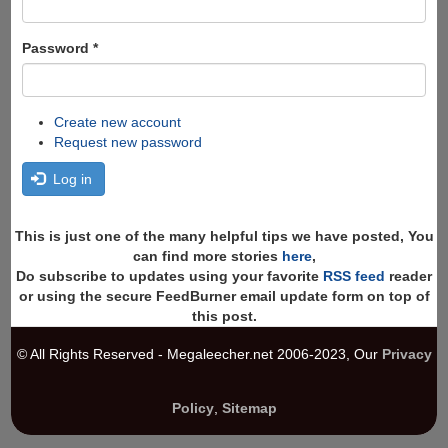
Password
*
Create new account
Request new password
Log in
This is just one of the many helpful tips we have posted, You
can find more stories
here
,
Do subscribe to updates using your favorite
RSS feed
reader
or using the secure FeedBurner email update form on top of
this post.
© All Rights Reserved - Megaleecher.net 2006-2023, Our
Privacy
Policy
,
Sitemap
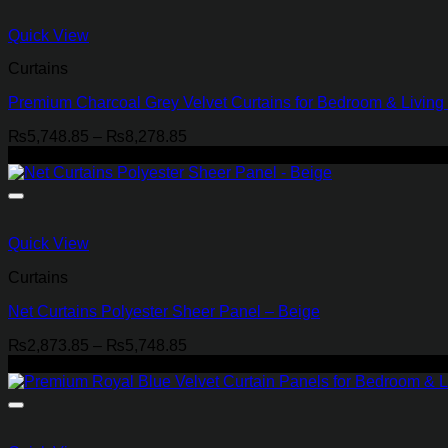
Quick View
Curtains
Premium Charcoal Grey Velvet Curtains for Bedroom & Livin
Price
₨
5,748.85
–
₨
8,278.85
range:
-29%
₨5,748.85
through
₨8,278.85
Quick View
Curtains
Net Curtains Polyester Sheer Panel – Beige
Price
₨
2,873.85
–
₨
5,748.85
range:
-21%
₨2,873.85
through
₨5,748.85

----------------------------------------

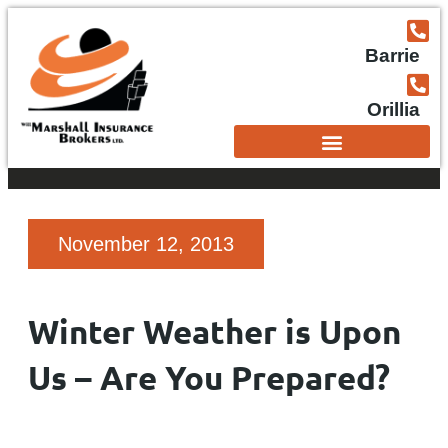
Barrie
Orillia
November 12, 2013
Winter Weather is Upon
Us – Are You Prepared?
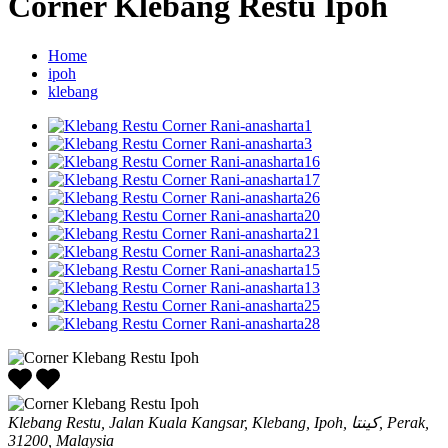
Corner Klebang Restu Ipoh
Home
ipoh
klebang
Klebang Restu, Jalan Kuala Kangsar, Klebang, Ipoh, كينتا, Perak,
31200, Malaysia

----------------------------------------

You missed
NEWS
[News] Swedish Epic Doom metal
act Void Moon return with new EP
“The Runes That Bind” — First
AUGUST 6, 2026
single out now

----------------------------------------

▸ Job:
Write out the part of the data that opens with the line containing "Corner Klebang Restu Ipoh" and closes with the line containing "31200, Malaysia", both included, keeping every line unchanged.

▸ Your solution:
Corner Klebang Restu Ipoh
Home
ipoh
klebang
Klebang Restu, Jalan Kuala Kangsar, Klebang, Ipoh, كينتا, Perak,
31200, Malaysia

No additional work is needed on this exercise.